Information supplied =
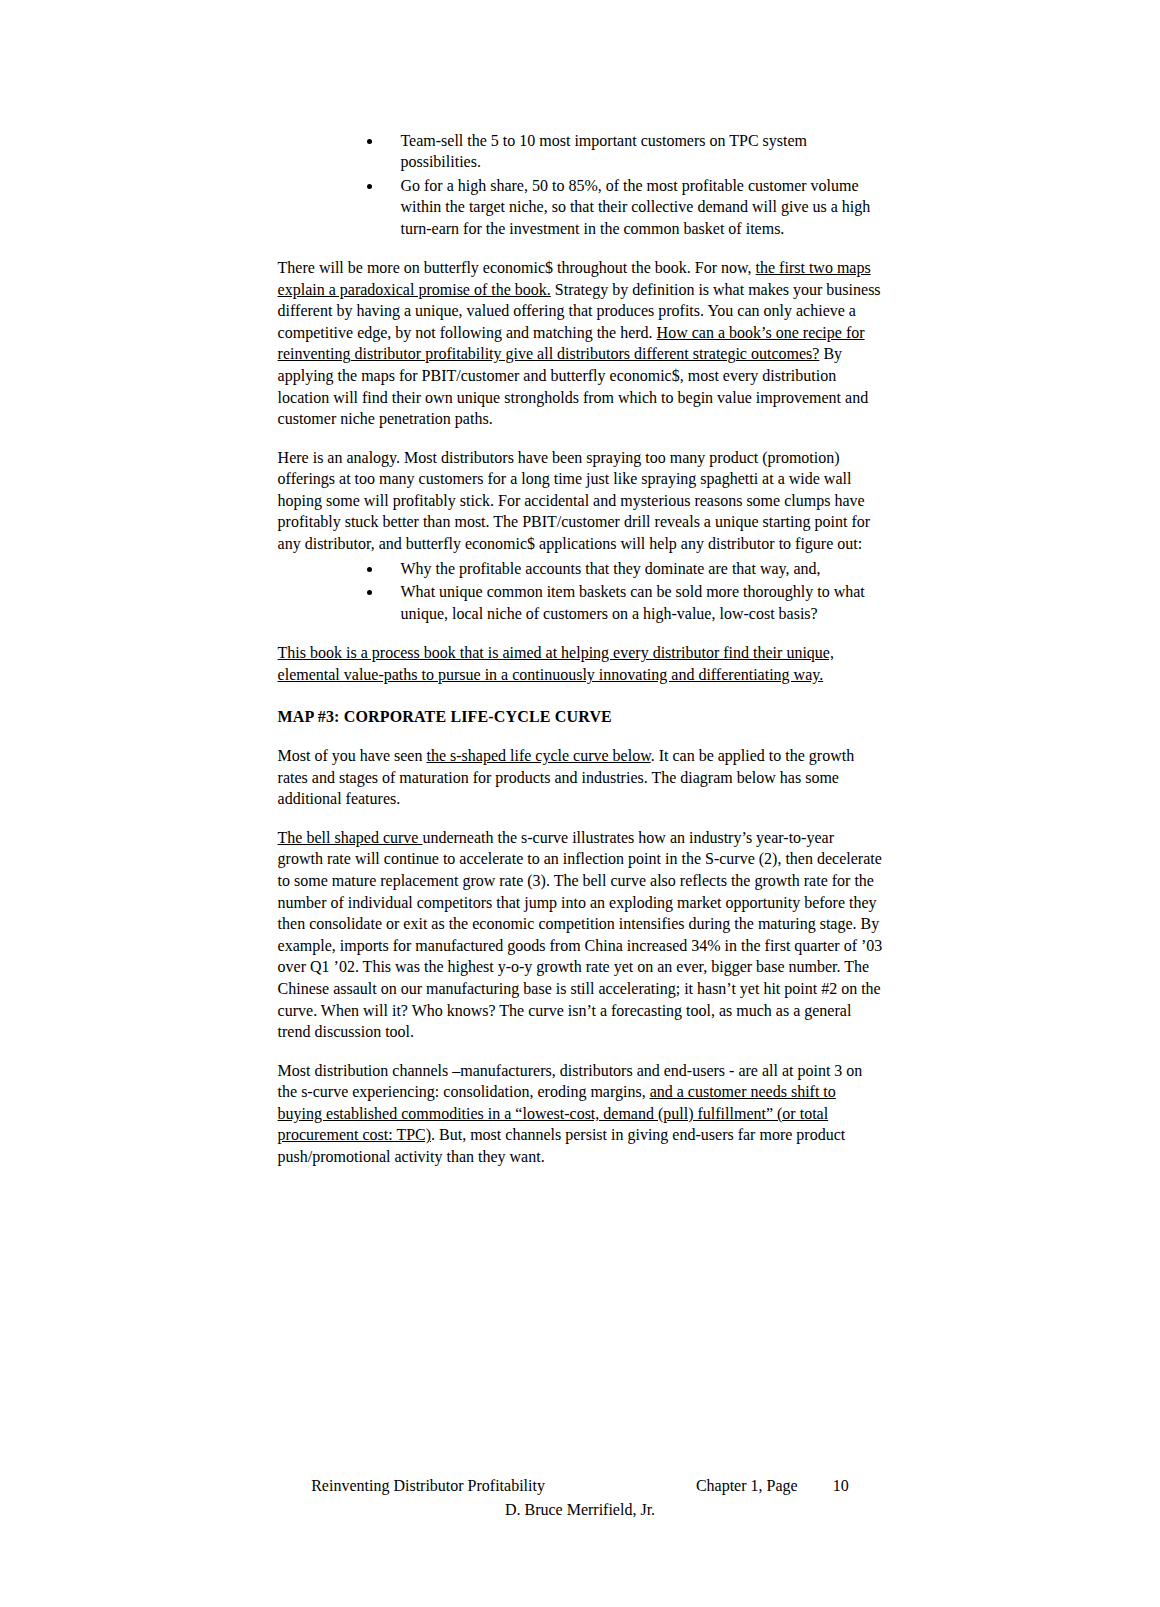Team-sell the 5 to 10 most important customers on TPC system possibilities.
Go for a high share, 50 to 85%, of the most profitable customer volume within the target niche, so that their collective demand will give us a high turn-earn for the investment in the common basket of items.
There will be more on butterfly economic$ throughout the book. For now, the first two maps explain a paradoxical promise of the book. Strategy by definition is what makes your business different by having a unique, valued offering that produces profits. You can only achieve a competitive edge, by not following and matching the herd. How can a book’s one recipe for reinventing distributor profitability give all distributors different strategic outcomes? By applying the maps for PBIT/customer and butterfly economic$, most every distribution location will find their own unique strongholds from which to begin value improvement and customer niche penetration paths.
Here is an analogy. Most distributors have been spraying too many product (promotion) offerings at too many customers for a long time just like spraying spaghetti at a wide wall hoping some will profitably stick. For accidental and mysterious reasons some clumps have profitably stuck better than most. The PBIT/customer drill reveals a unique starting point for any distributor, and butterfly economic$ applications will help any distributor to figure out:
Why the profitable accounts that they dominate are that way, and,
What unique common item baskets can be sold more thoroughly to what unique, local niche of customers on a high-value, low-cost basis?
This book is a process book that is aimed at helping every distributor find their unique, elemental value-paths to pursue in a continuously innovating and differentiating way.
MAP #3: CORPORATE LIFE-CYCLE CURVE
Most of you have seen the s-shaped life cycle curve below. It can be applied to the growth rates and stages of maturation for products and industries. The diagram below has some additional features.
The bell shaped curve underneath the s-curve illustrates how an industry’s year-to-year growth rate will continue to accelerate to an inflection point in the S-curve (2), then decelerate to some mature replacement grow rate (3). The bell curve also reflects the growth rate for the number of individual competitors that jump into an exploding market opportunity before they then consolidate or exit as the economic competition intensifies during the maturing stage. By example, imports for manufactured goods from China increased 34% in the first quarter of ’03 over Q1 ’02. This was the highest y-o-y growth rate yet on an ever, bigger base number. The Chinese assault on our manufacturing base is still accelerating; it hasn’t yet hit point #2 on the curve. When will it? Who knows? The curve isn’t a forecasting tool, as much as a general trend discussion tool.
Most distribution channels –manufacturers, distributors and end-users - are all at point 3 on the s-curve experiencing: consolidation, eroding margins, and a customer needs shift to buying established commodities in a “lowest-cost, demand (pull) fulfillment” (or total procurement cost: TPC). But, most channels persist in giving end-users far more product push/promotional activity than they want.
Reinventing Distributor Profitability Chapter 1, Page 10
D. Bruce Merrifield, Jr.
==
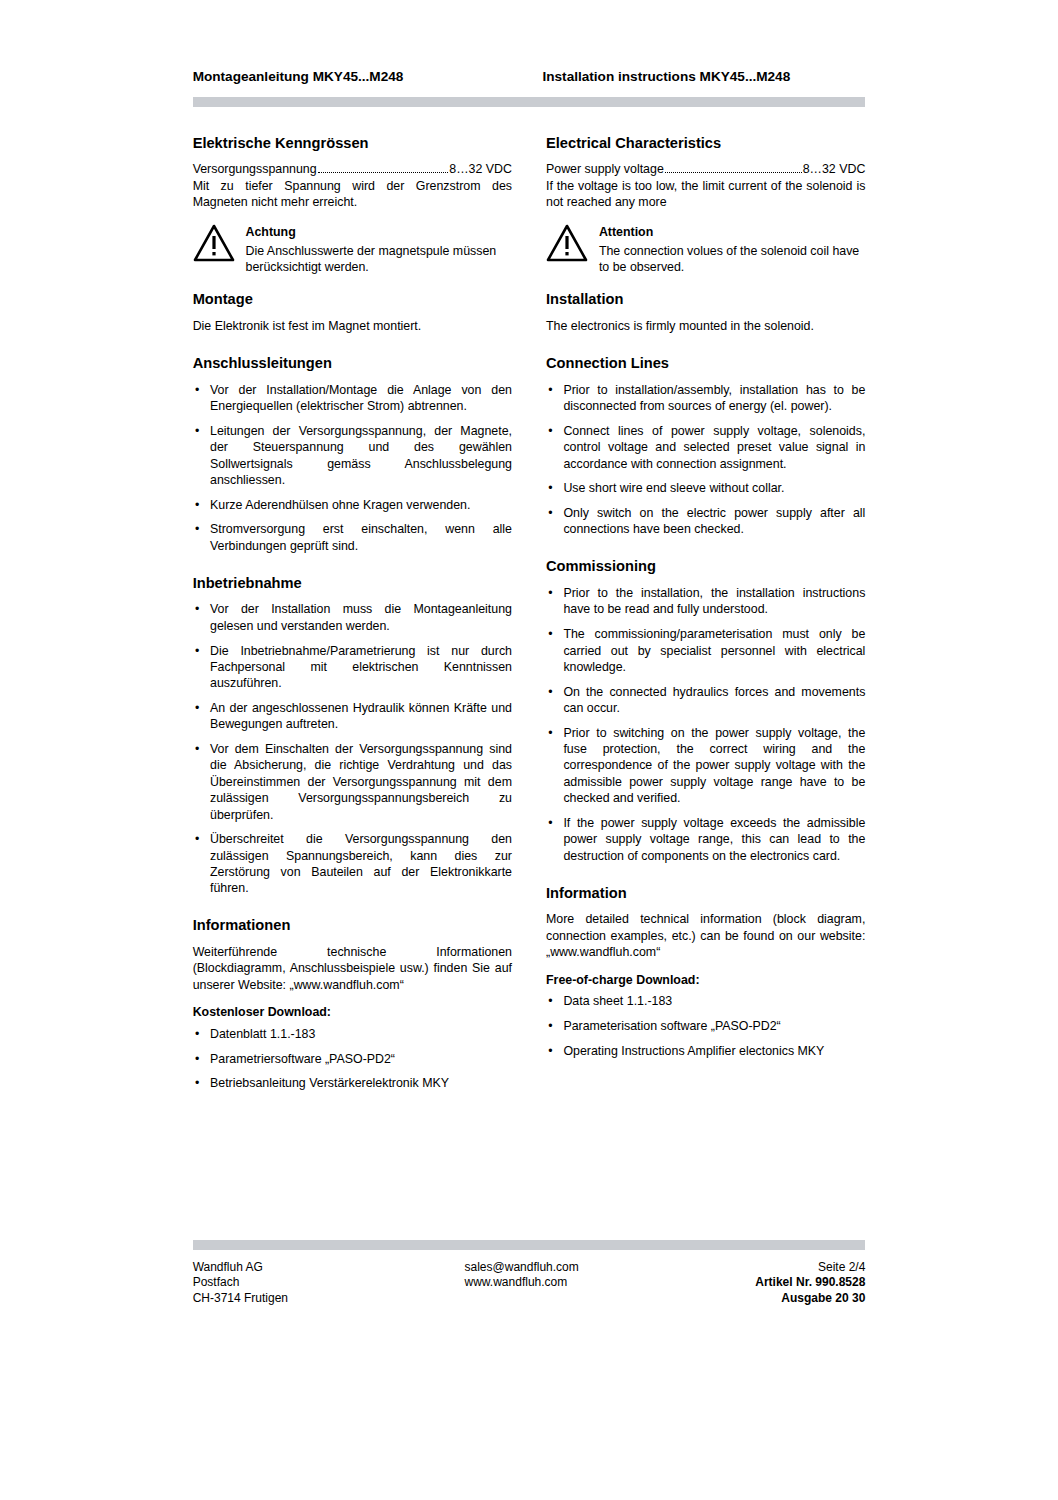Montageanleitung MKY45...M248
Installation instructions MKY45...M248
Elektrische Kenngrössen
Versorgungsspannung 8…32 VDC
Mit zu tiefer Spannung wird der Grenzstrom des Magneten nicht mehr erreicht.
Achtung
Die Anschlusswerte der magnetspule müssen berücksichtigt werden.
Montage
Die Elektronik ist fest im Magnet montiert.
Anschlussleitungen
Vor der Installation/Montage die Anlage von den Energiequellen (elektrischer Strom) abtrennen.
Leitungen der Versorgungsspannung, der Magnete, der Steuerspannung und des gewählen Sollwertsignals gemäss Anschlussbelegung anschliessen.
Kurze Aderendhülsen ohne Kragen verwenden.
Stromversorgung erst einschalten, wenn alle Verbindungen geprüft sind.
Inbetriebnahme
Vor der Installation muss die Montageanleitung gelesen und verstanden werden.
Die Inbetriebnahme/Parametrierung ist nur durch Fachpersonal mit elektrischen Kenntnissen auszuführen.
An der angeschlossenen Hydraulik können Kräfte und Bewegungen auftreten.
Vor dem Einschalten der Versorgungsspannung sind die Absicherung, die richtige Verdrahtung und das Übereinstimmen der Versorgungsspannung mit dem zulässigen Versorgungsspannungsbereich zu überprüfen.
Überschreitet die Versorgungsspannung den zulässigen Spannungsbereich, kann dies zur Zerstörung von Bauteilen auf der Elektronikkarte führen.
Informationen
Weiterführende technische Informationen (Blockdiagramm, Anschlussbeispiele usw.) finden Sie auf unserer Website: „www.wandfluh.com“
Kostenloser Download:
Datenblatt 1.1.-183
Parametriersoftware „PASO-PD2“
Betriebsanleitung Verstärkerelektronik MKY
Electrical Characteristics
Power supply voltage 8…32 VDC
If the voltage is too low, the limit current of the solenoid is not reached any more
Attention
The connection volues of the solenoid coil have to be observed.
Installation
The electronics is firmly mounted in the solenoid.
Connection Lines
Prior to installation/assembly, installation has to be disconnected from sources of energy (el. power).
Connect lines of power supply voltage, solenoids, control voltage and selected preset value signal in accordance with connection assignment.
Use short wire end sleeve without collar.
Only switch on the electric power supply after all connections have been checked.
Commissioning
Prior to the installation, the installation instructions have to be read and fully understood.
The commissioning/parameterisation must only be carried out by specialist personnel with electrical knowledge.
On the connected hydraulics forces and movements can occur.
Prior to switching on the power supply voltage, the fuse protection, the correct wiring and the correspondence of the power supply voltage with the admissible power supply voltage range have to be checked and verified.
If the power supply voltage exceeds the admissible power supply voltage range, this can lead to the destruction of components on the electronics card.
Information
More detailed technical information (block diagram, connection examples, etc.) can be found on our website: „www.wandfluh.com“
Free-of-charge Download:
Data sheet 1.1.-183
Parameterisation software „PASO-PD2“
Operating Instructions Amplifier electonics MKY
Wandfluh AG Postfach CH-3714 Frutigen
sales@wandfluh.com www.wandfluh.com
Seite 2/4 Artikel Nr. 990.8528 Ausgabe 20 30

Goal of the exercise =
Above are records; repeat only the lines starting at the line with "Why the profitable" and ending at the line with "Most of you", exactly as they appear, both included.

Answer to this exercise =
Why the profitable accounts that they dominate are that way, and,
What unique common item baskets can be sold more thoroughly to what unique, local niche of customers on a high-value, low-cost basis?
This book is a process book that is aimed at helping every distributor find their unique, elemental value-paths to pursue in a continuously innovating and differentiating way.
MAP #3: CORPORATE LIFE-CYCLE CURVE
Most of you have seen the s-shaped life cycle curve below. It can be applied to the growth rates and stages of maturation for products and industries. The diagram below has some additional features.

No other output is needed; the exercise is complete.